| What to do |
Return every line from the listing where the word "true" occurs.

Segment Start: Task input

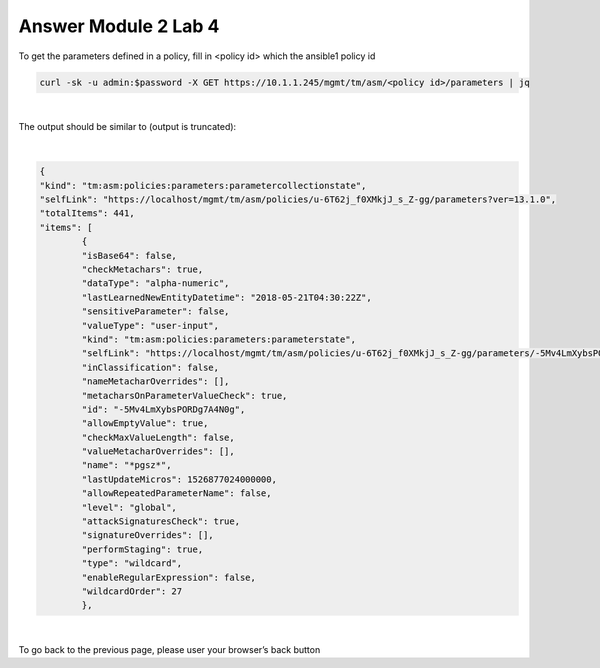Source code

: Answer Module 2 Lab 4 
======================

To get the parameters defined in a policy, fill in <policy id> which the ansible1 policy id

.. code-block:: bash

        curl -sk -u admin:$password -X GET https://10.1.1.245/mgmt/tm/asm/<policy id>/parameters | jq

|

The output should be similar to (output is truncated):

|

.. code-block:: json

        {
        "kind": "tm:asm:policies:parameters:parametercollectionstate",
        "selfLink": "https://localhost/mgmt/tm/asm/policies/u-6T62j_f0XMkjJ_s_Z-gg/parameters?ver=13.1.0",
        "totalItems": 441,
        "items": [
                {
                "isBase64": false,
                "checkMetachars": true,
                "dataType": "alpha-numeric",
                "lastLearnedNewEntityDatetime": "2018-05-21T04:30:22Z",
                "sensitiveParameter": false,
                "valueType": "user-input",
                "kind": "tm:asm:policies:parameters:parameterstate",
                "selfLink": "https://localhost/mgmt/tm/asm/policies/u-6T62j_f0XMkjJ_s_Z-gg/parameters/-5Mv4LmXybsPORDg7A4N0g?ver=13.1.0",
                "inClassification": false,
                "nameMetacharOverrides": [],
                "metacharsOnParameterValueCheck": true,
                "id": "-5Mv4LmXybsPORDg7A4N0g",
                "allowEmptyValue": true,
                "checkMaxValueLength": false,
                "valueMetacharOverrides": [],
                "name": "*pgsz*",
                "lastUpdateMicros": 1526877024000000,
                "allowRepeatedParameterName": false,
                "level": "global",
                "attackSignaturesCheck": true,
                "signatureOverrides": [],
                "performStaging": true,
                "type": "wildcard",
                "enableRegularExpression": false,
                "wildcardOrder": 27
                },

|

To go back to the previous page, please user your browser’s back button
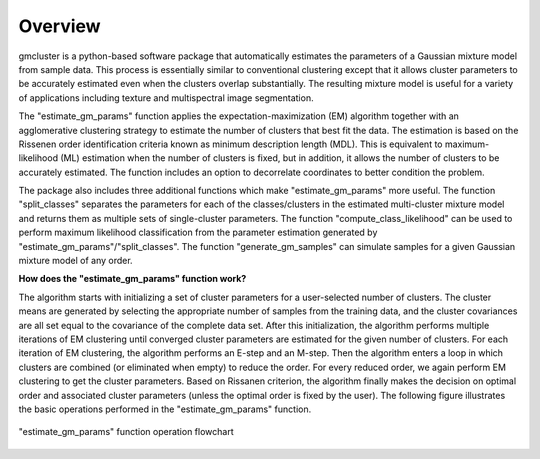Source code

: ========
Overview 
========

gmcluster is a python-based software package that automatically estimates the parameters of a Gaussian mixture model from sample data. This process is essentially similar to conventional clustering except that it allows cluster parameters to be accurately estimated even when the clusters overlap substantially. The resulting mixture model is useful for a variety of applications including texture and multispectral image segmentation.

The "estimate_gm_params" function applies the expectation-maximization (EM) algorithm together with an agglomerative clustering strategy to estimate the number of clusters that best fit the data. The estimation is based on the Rissenen order identification criteria known as minimum description length (MDL). This is equivalent to maximum-likelihood (ML) estimation when the number of clusters is fixed, but in addition, it allows the number of clusters to be accurately estimated. The function includes an option to decorrelate coordinates to better condition the problem.

The package also includes three additional functions which make "estimate_gm_params" more useful. The function "split_classes" separates the parameters for each of the classes/clusters in the estimated multi-cluster mixture model and returns them as multiple sets of single-cluster parameters. The function "compute_class_likelihood" can be used to perform maximum likelihood classification from the parameter estimation generated by "estimate_gm_params"/"split_classes". The function "generate_gm_samples" can simulate samples for a given Gaussian mixture model of any order. 


**How does the "estimate_gm_params" function work?**

The algorithm starts with initializing a set of cluster parameters for a user-selected number of clusters. The cluster means are generated by selecting the appropriate number of samples from the training data, and the cluster covariances are all set equal to the covariance of the complete data set. After this initialization, the algorithm performs multiple iterations of EM clustering until converged cluster parameters are estimated for the given number of clusters. For each iteration of EM clustering, the algorithm performs an E-step and an M-step. Then the algorithm enters a loop in which clusters are combined (or eliminated when empty) to reduce the order. For every reduced order, we again perform EM clustering to get the cluster parameters. Based on Rissanen criterion, the algorithm finally makes the decision on optimal order and associated cluster parameters (unless the optimal order is fixed by the user). The following figure illustrates the basic operations performed in the "estimate_gm_params" function.

.. figure:: gm_flowchart.png
   :width: 100%
   :alt: "estimate_gm_params" flowchart
   :align: center
   
   "estimate_gm_params" function operation flowchart

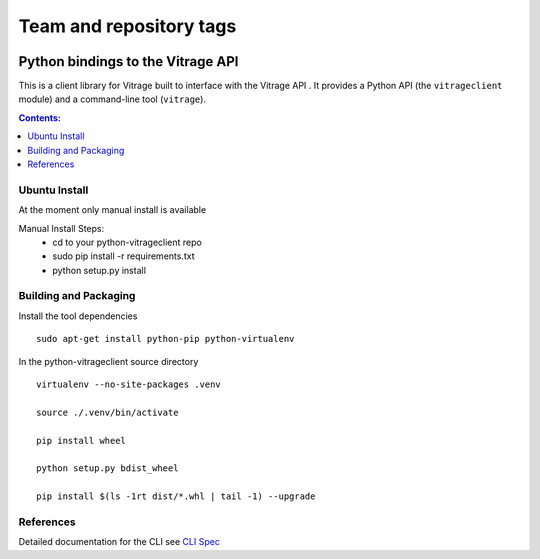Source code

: ========================
Team and repository tags
========================

.. image:: https://governance.openstack.org/tc/badges/python-vitrageclient.svg
    :target: https://governance.openstack.org/tc/reference/tags/index.html

.. Change things from this point on

..
      Licensed under the Apache License, Version 2.0 (the "License"); you may
      not use this file except in compliance with the License. You may obtain
      a copy of the License at

          http://www.apache.org/licenses/LICENSE-2.0

      Unless required by applicable law or agreed to in writing, software
      distributed under the License is distributed on an "AS IS" BASIS, WITHOUT
      WARRANTIES OR CONDITIONS OF ANY KIND, either express or implied. See the
      License for the specific language governing permissions and limitations
      under the License.


Python bindings to the Vitrage API
==================================

This is a client library for Vitrage built to interface with the Vitrage API
. It
provides a Python API (the ``vitrageclient`` module) and a command-line tool
(``vitrage``).


.. contents:: Contents:
   :local:

Ubuntu Install
--------------
At the moment only manual install is available

Manual Install Steps:
  - cd to your python-vitrageclient repo
  - sudo pip install -r requirements.txt
  - python setup.py install

Building and Packaging
----------------------
Install the tool dependencies

::

    sudo apt-get install python-pip python-virtualenv


In the python-vitrageclient source directory

::

    virtualenv --no-site-packages .venv

    source ./.venv/bin/activate

    pip install wheel

    python setup.py bdist_wheel

    pip install $(ls -1rt dist/*.whl | tail -1) --upgrade


References
----------

Detailed documentation for the CLI see `CLI Spec <https://github.com/openstack/python-vitrageclient/blob/master/doc/source/contributor/cli.rst/>`_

Segment End: Task input

| Worked solution |
                "checkMetachars": true,
                "metacharsOnParameterValueCheck": true,
                "allowEmptyValue": true,
                "attackSignaturesCheck": true,
                "performStaging": true,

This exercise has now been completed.